→ **PASSAGE**

==================================================

Martin Luther King Was the Most Influential Democratic Socialist in American History
King is often remembered as a moderate figure. That's far from the reality.
For Martin Luther King Day this year, I’ve decided to collect and share some quotes from King’s final book Where Do We Go From Here: Chaos or Community?, which I just recently read for the first time. King wrote this book in 1967 and published it in 1968, the year of his death. By this time, he had alienated much of America with his increasingly radical stances on key issues facing the country, particularly the Vietnam War, which created an irreparable rift between him and President Lyndon Johnson.
Though King is pretty much universally hailed as a hero today, his radicalism back then had helped turn public opinion squarely against him. A Gallup poll conducted in 1966, a year after the passage of the Voting Rights Act, found that 63% of the country held unfavorable views of the civil rights icon. Even more disturbingly, as CNN has reported: “In the immediate aftermath of his death, many Americans had a negative view of King. Nearly a third (31%) said he brought his 1968 assassination upon himself. Less than a majority (43%) said they were sad (38%) or angry (5%).”

==================================================

→ **TASKS TO CARRY OUT**
a - According to the article, what percentage of the country held unfavorable views of King in the 1966 Gallup poll?
b - Update the article's text everywhere from "For Martin Luther" down to "President Lyndon Johnson." by putting "volume" in place of "book".
c - Decide whether each statement agrees with the article, answering yes or no and quoting the words that settle it: (i) King published his final book in 1968. (ii) According to the CNN report, 43% of Americans said they were angry after King's death. (iii) King's position on the Vietnam War caused a rift between him and President Lyndon Johnson.
The listing plays no part in this work.

→ **DATA SHOWN**
==================================================

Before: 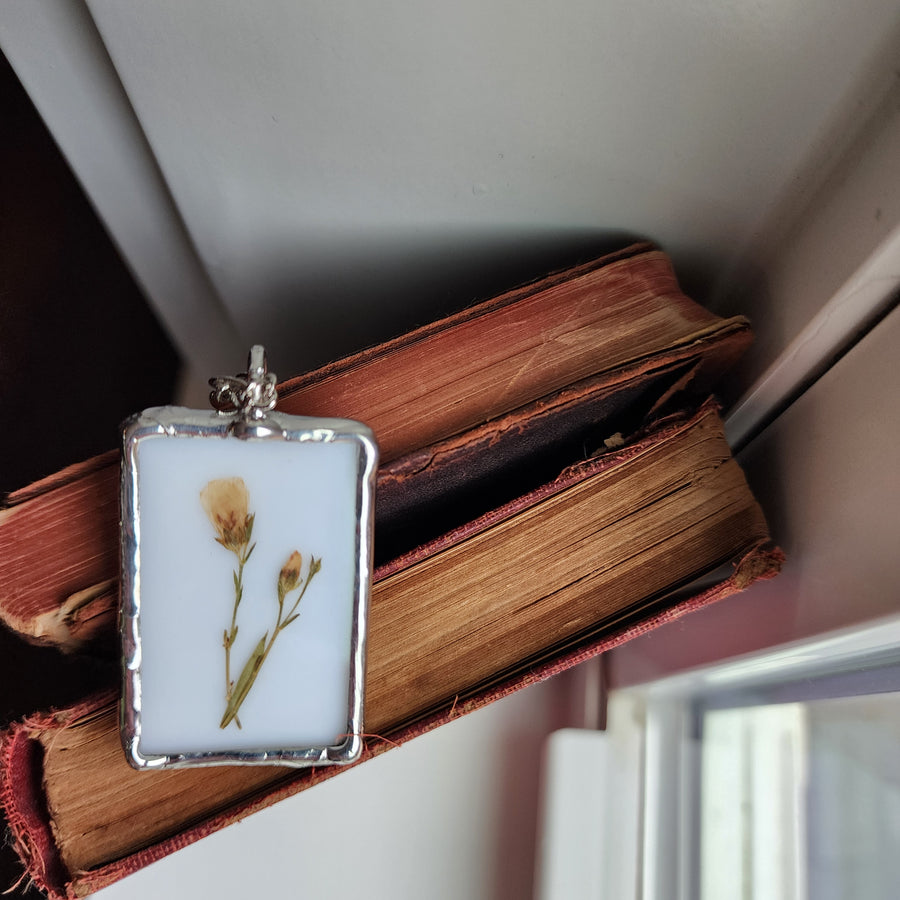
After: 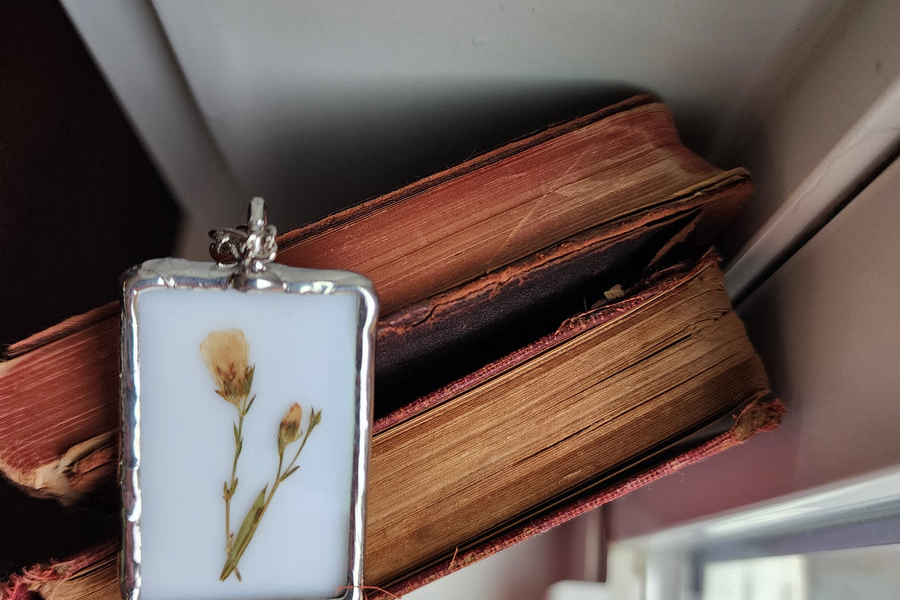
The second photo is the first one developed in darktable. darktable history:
crop: top 16.525%, bottom 16.785%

==================================================

→ **SOLUTION SET**
a - 63%

b -
For Martin Luther King Day this year, I’ve decided to collect and share some quotes from King’s final volume Where Do We Go From Here: Chaos or Community?, which I just recently read for the first time. King wrote this volume in 1967 and published it in 1968, the year of his death. By this time, he had alienated much of America with his increasingly radical stances on key issues facing the country, particularly the Vietnam War, which created an irreparable rift between him and President Lyndon Johnson.

c -
(i) Yes: "published it in 1968, the year of his death"
(ii) No: "Less than a majority (43%) said they were sad (38%) or angry (5%)."
(iii) Yes: "particularly the Vietnam War, which created an irreparable rift between him and President Lyndon Johnson"